İtiraf Geldi...

Yunus Emre’nin dönemi zor yıllardı. Anadolu’da Türkler var olma mücadelesi veriyorlardı. Siyasi yapı bozulmuştu. Tasavvuf, din perdesi altında bağnazlık kol geziyordu. Siyasi erk, dış etkilerin baskısı altındaydı. Ama padişah rahattı. Sanki dış etkilerin sömürüsünün farkında bile değildi. Yönetim söz konusu bile değildi. Devlet can çekişiyordu. Ha yıkıldı ha yıkılacaktı.

Açlık vardı. Saray ve çevresi tekfurlarca çevrilmişti. Ama halka nazaran lüks içinde yaşıyorlardı. Toplum yiyecek birkaç lokma dahi bulamıyordu. Sulu yemeği bırak buğday, ekmek bulamıyordu. Yunus Emre’nin köyü de bu dertten oldukça muzdaripti. Dertli Yunus bunu elbette dert edinmişti. Bu kadar önemli konuyu dert edinmeyip gaflete düşemezdi. Komşuları, anacığı için bir şey yapmalıydı. Ve maalesef dış etkiler topraklarında oldukça güçlüydü.
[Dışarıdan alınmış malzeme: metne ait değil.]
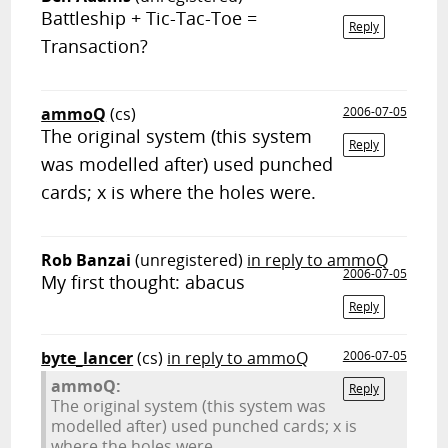
Battleship + Tic-Tac-Toe =
Reply
Transaction?
ammoQ
(cs)
2006-07-05
The original system (this system
Reply
was modelled after) used punched
cards; x is where the holes were.
Rob Banzai
(unregistered)
in reply to ammoQ
2006-07-05
My first thought: abacus
Reply
byte_lancer
(cs)
in reply to ammoQ
2006-07-05
ammoQ:
Reply
The original system (this system was
modelled after) used punched cards; x is
where the holes were.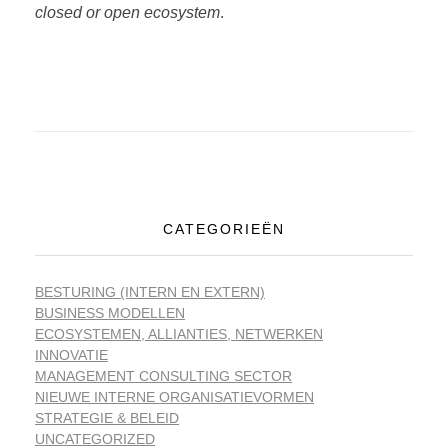
closed or open ecosystem
.
CATEGORIEËN
BESTURING (INTERN EN EXTERN)
BUSINESS MODELLEN
ECOSYSTEMEN, ALLIANTIES, NETWERKEN
INNOVATIE
MANAGEMENT CONSULTING SECTOR
NIEUWE INTERNE ORGANISATIEVORMEN
STRATEGIE & BELEID
UNCATEGORIZED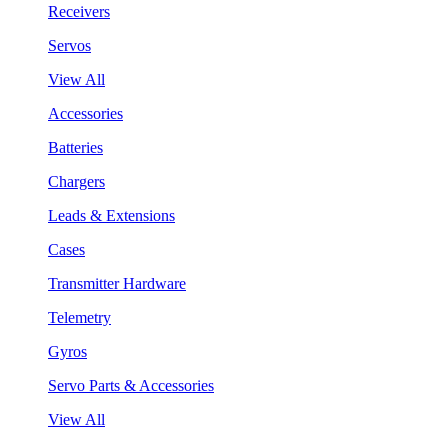
Receivers
Servos
View All
Accessories
Batteries
Chargers
Leads & Extensions
Cases
Transmitter Hardware
Telemetry
Gyros
Servo Parts & Accessories
View All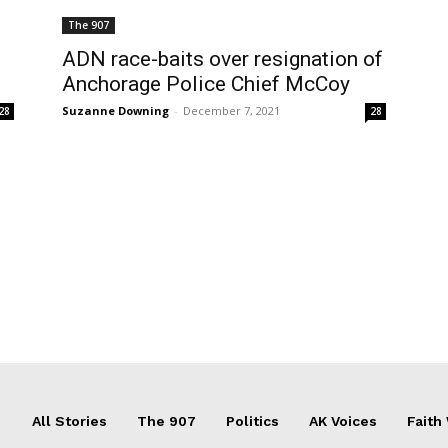
The 907
ADN race-baits over resignation of
Anchorage Police Chief McCoy
Suzanne Downing
-
December 7, 2021
28
28
All Stories
The 907
Politics
AK Voices
Faith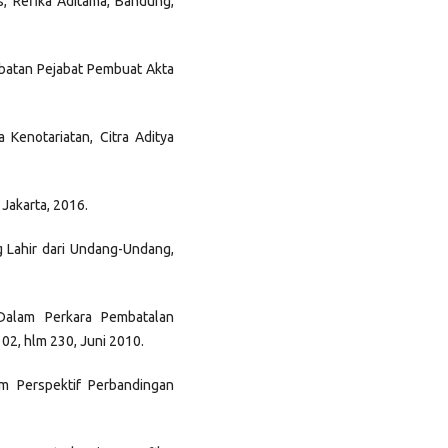
s, Refika Aditama, Bandung,
batan Pejabat Pembuat Akta
Kenotariatan, Citra Aditya
 Jakarta, 2016.
g Lahir dari Undang-Undang,
Dalam Perkara Pembatalan
02, hlm 230, Juni 2010.
m Perspektif Perbandingan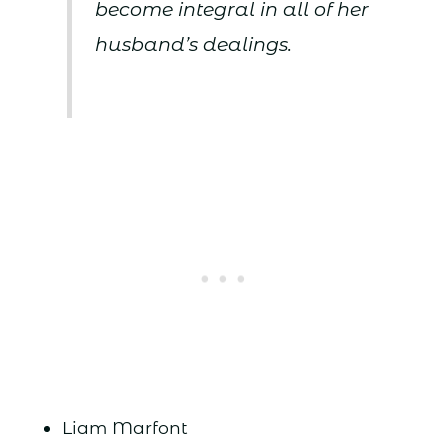
become integral in all of her
husband’s dealings.
Liam Marfont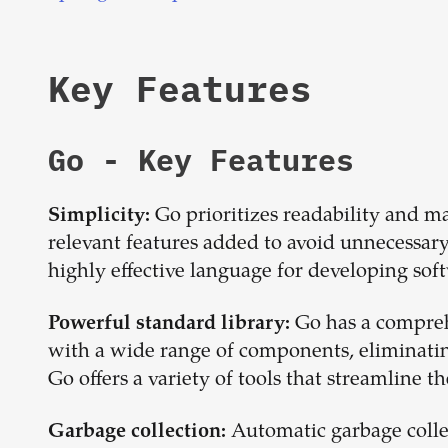
Key Features
Go
- Key Features
Go prioritizes readability and ma
Simplicity:
relevant features added to avoid unnecessary 
highly effective language for developing soft
Go has a compreh
Powerful standard library:
with a wide range of components, eliminatin
Go offers a variety of tools that streamline 
Automatic garbage collect
Garbage collection: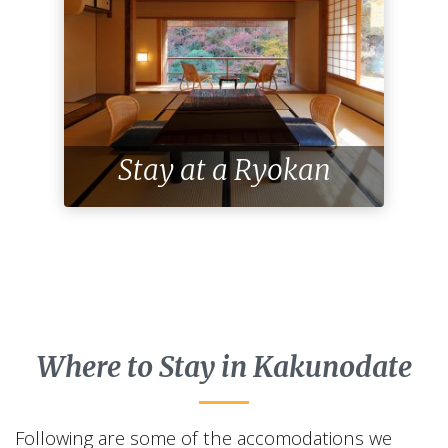
Stay at a Ryokan
Where to Stay in Kakunodate
Following are some of the accomodations we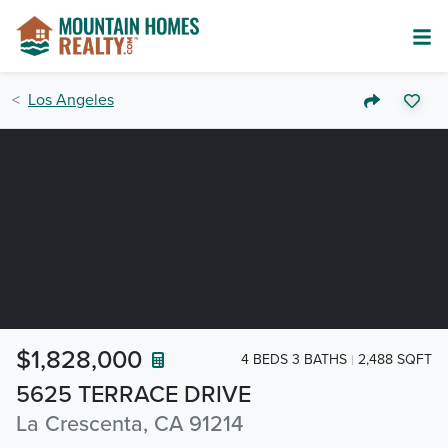
Los Angeles
$1,828,000
4 BEDS 3 BATHS
2,488 SQFT
5625 TERRACE DRIVE
La Crescenta, CA 91214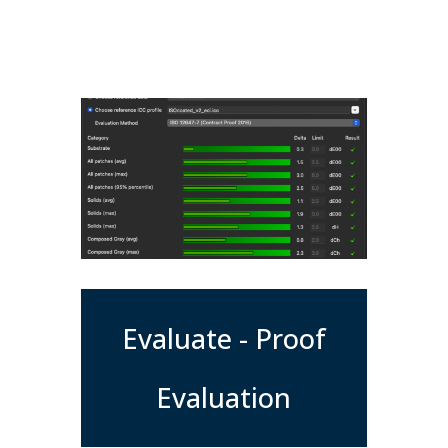
Evaluate - Proof
Evaluation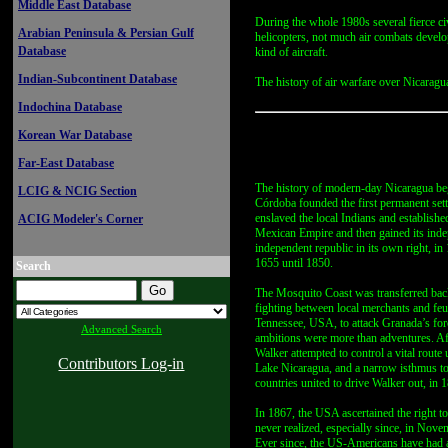
Middle East Database
During the whole 1980s several fierce civ
Arabian Peninsula & Persian Gulf
helicopters, not much air combats develo
Database
kind of aircraft.
Indian-Subcontinent Database
The history of air warfare over Nicaragua 
Indochina Database
Korean War Database
Far-East Database
The history of modern-day Nicaragua beg
LCIG & NCIG Section
Córdoba founded the first permanent set
enslaved the local Indians and establishe
ACIG Modeler's Corner
Mexican Empire and then gained its indep
independent republic in its own right, in
1655 until 1850.
Search
The Mosquito Coast was transferred back 
fighting between local merchants and feud
Tennessee, USA, to attack Granada’s forc
Advanced Search
ambitions were more than adventures. Aft
Walker attempted to control a vital route
Contributors Log-in
Lake Nicaragua, and a narrow isthmus to 
countries united to drive Walker out, in 
In 1867, the USA ascertained the right to
never realized, especially since, in Nov
Ever since, the US-Americans have had a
Köylü’nün kendi tohumunu bile elinde tutması bir şekilde engellenmişti. Böylece Türk halkı olabildiğince bağımlı bırakılmıştı. Bırak ekmekliği, tohumluk buğday bile ellerinde yoktu. Yunus dağlardan odun toplamaya çıktı. Eşeğini odun ile yükledi. Köyüne döndü anacığı ile vedalaştı. Duymuştu uzaklarda bir veli varmış. Kalabalık ve güçlüymüşler. Sarayın yaptırımlarına boyun eğmiyorlarmış. Sarayda güçlenmiş o tekfurların etkisi altına girmemişler. Kapısına gelen hiç kimseyi de aç bırakmıyorlarmış. Halkın umudu olmuşlar.
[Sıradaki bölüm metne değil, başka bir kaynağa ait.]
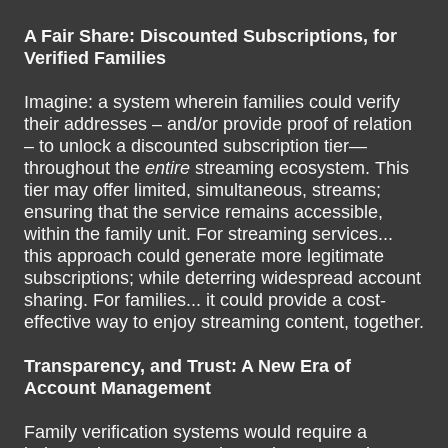
A Fair Share: Discounted Subscriptions, for
Verified Families
Imagine: a system wherein families could verify
their addresses – and/or provide proof of relation
– to unlock a discounted subscription tier—
throughout the
entire
streaming ecosystem. This
tier may offer limited, simultaneous, streams;
ensuring that the service remains accessible,
within the family unit. For streaming services...
this approach could generate more legitimate
subscriptions; while deterring widespread account
sharing. For families... it could provide a cost-
effective way to enjoy streaming content, together.
Transparency, and Trust: A New Era of
Account Management
Family verification systems would require a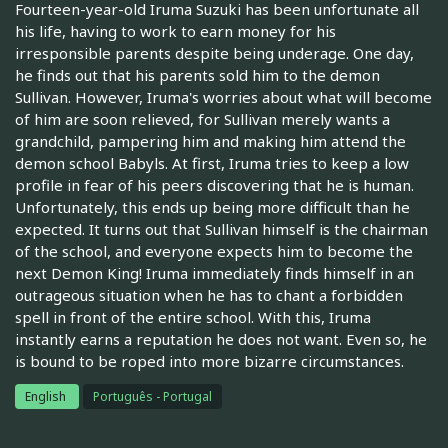
Fourteen-year-old Iruma Suzuki has been unfortunate all
his life, having to work to earn money for his
irresponsible parents despite being underage. One day,
he finds out that his parents sold him to the demon
Sullivan. However, Iruma's worries about what will become
of him are soon relieved, for Sullivan merely wants a
grandchild, pampering him and making him attend the
demon school Babyls. At first, Iruma tries to keep a low
profile in fear of his peers discovering that he is human.
Unfortunately, this ends up being more difficult than he
expected. It turns out that Sullivan himself is the chairman
of the school, and everyone expects him to become the
next Demon King! Iruma immediately finds himself in an
outrageous situation when he has to chant a forbidden
spell in front of the entire school. With this, Iruma
instantly earns a reputation he does not want. Even so, he
is bound to be roped into more bizarre circumstances.
English
Português - Portugal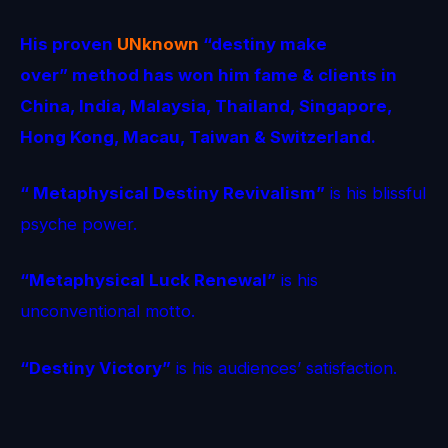
His proven
UNknown
“destiny make
over” method
has won him fame & clients in
China, India, Malaysia, Thailand, Singapore,
Hong Kong, Macau, Taiwan & Switzerland.
“ Metaphysical Destiny Revivalism”
is his blissful
psyche power.
“Metaphysical Luck Renewal”
is his
unconventional motto.
“Destiny Victory”
is his audiences’ satisfaction.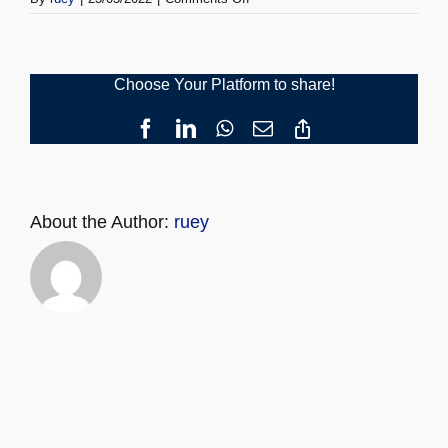
URC
Registration
Choose Your Platform to share!
Facebook
LinkedIn
WhatsApp
Email
Copy
Link
About the Author:
ruey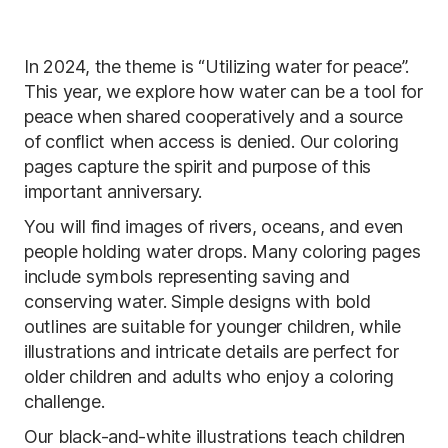
In 2024, the theme is “Utilizing water for peace”.
This year, we explore how water can be a tool for
peace when shared cooperatively and a source
of conflict when access is denied. Our coloring
pages capture the spirit and purpose of this
important anniversary.
You will find images of rivers, oceans, and even
people holding water drops. Many coloring pages
include symbols representing saving and
conserving water. Simple designs with bold
outlines are suitable for younger children, while
illustrations and intricate details are perfect for
older children and adults who enjoy a coloring
challenge.
Our black-and-white illustrations teach children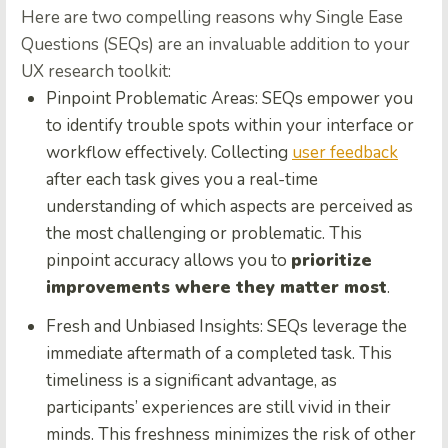
Here are two compelling reasons why Single Ease
Questions (SEQs) are an invaluable addition to your
UX research toolkit:
Pinpoint Problematic Areas:
SEQs empower you
to identify trouble spots within your interface or
workflow effectively. Collecting
user feedback
after each task gives you a real-time
understanding of which aspects are perceived as
the most challenging or problematic. This
pinpoint accuracy allows you to
prioritize
improvements where they matter most
.
Fresh and Unbiased Insights:
SEQs leverage the
immediate aftermath of a completed task. This
timeliness is a significant advantage, as
participants’ experiences are still vivid in their
minds. This freshness minimizes the risk of other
Bunu duyan Yunus, durur mu? Vakit kaybetmeden Hacı Bektaşi Veli dergahının yollarına koyulmak istiyordu. Garip eşeğiyle birlikte zorlu bir yolculuk oldu. Dağ, bayır, bozkır aştılar. En nihayet iyiliğin yayıldığı yere ulaştılar.
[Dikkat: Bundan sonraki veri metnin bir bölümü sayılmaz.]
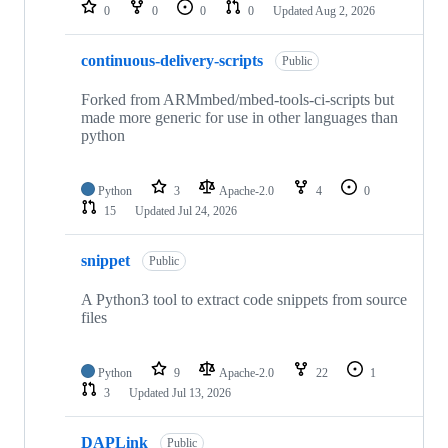
repositories
0
0
0
0
Updated
Aug 2, 2026
continuous-delivery-scripts
Public
Forked from ARMmbed/mbed-tools-ci-scripts but
made more generic for use in other languages than
python
Python
3
Apache-2.0
4
0
15
Updated
Jul 24, 2026
snippet
Public
A Python3 tool to extract code snippets from source
files
Python
9
Apache-2.0
22
1
3
Updated
Jul 13, 2026
DAPLink
Public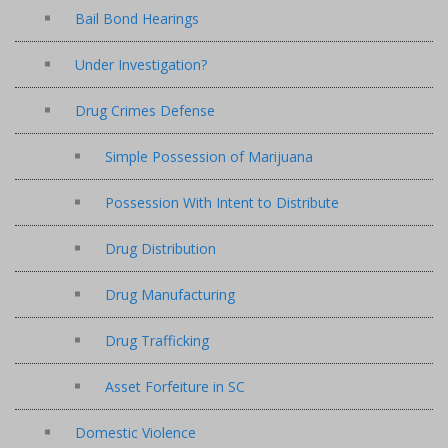
Bail Bond Hearings
Under Investigation?
Drug Crimes Defense
Simple Possession of Marijuana
Possession With Intent to Distribute
Drug Distribution
Drug Manufacturing
Drug Trafficking
Asset Forfeiture in SC
Domestic Violence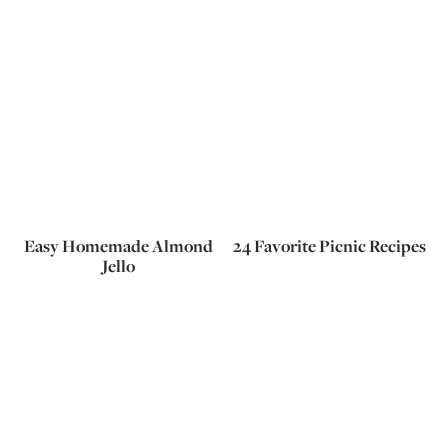
Easy Homemade Almond
24 Favorite Picnic Recipes
Jello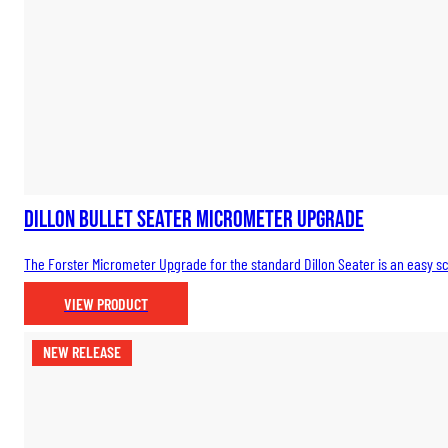
Dillon Bullet Seater Micrometer Upgrade
The Forster Micrometer Upgrade for the standard Dillon Seater is an easy scr
VIEW PRODUCT
NEW RELEASE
Herkese açıldığı gibi, Yunusa da tekkenin kapıları hemen açıldı. Yunus tekkede çok güzel ağırlandı. “Ben fakir bir kimseyim. Bu odunları size, mücadelenize hediye getirdim. Ne olur bunu kabul edin ve bana biraz tohumluk, birazda yemeklik buğday verin. Zira açlık, yokluk köyümüzü perişan etti” dedi.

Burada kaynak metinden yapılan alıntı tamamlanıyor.